AutoMode-ASR: Learning to Select ASR Systems for Better Quality and Cost

Ahmet Gündüz,Yunsu Kim,Kamer Ali Yuksel,Mohamed Al-Badrashiny,Thiago Castro Ferreira,Hassan Sawaf
2024-09-19
Abstract:We present AutoMode-ASR, a novel framework that effectively integrates multiple ASR systems to enhance the overall transcription quality while optimizing cost. The idea is to train a decision model to select the optimal ASR system for each segment based solely on the audio input before running the systems. We achieve this by ensembling binary classifiers determining the preference between two systems. These classifiers are equipped with various features, such as audio embeddings, quality estimation, and signal properties. Additionally, we demonstrate how using a quality estimator can further improve performance with minimal cost increase. Experimental results show a relative reduction in WER of 16.2%, a cost saving of 65%, and a speed improvement of 75%, compared to using a single-best model for all segments. Our framework is compatible with commercial and open-source black-box ASR systems as it does not require changes in model codes.
Computation and Language,Sound,Audio and Speech Processing
What problem does this paper attempt to address?

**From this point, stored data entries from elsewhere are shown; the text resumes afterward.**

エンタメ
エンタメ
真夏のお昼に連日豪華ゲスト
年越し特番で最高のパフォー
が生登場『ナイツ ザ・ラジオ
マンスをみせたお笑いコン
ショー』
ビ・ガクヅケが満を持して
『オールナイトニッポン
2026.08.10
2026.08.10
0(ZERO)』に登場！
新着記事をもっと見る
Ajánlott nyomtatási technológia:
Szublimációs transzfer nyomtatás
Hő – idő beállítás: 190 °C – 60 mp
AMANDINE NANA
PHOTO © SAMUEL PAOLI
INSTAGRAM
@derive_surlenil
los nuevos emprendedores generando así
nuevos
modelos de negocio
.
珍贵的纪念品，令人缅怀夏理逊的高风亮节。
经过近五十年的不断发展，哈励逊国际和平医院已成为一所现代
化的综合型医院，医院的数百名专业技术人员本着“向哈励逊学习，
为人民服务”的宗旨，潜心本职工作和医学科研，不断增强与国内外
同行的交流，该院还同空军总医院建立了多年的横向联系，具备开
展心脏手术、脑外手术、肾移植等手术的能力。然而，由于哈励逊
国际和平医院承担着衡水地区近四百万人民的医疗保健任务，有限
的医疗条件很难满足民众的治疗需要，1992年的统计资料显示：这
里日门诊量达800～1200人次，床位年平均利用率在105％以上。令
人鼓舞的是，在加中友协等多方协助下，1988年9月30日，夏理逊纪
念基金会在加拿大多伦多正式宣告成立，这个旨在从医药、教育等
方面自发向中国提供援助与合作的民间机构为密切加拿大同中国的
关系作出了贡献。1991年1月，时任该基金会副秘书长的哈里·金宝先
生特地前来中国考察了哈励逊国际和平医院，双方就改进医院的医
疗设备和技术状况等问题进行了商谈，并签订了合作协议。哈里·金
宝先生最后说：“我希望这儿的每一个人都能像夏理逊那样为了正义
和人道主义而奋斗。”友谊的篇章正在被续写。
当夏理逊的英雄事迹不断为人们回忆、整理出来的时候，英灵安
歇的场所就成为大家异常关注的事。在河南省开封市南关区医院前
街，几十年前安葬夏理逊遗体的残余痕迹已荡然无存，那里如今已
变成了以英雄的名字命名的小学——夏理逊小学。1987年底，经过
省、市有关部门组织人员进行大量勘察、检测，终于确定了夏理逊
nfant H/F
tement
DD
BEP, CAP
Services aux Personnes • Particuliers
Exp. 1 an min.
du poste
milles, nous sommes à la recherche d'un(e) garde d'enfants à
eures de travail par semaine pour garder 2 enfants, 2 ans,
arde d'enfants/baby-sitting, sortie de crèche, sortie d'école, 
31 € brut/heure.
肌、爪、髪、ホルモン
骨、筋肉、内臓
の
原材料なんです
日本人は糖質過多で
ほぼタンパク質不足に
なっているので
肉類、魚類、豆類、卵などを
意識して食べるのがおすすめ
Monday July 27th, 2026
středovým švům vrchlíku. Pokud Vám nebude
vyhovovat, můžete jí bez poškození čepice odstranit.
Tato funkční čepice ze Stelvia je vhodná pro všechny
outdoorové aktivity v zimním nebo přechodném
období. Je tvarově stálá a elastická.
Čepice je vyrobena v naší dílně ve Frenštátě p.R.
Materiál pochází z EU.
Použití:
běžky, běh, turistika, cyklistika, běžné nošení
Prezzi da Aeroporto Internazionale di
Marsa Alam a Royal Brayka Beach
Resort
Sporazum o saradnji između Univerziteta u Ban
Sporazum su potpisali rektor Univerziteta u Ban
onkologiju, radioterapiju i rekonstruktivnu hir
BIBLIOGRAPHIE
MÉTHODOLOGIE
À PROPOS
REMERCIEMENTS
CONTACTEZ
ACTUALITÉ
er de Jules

The paper aims to address the issue of selecting the optimal model for automatic speech recognition (ASR) systems when faced with different audio conditions. Specifically, the paper proposes the AutoMode-ASR framework, which improves overall transcription quality by predicting the most suitable ASR system for each audio segment while optimizing costs. The main contributions of the paper include: 1. **Proposing a new combination scheme**: Optimizing the quality and cost of ASR models at the paragraph level. 2. **Analyzing feature types**: Identifying which features are crucial for accurately predicting ASR system performance. 3. **Proposing a robust classification module**: Facilitating the gradual integration of new ASR systems. 4. **Introducing quality assessment**: Further optimizing performance. Experimental results show that compared to using a single best model, AutoMode-ASR reduces the word error rate (WER) by 16.2% relative, saves 65% of the cost, and increases speed by 75%. Additionally, the framework is compatible with both commercial and open-source black-box ASR systems without requiring modifications to the model code.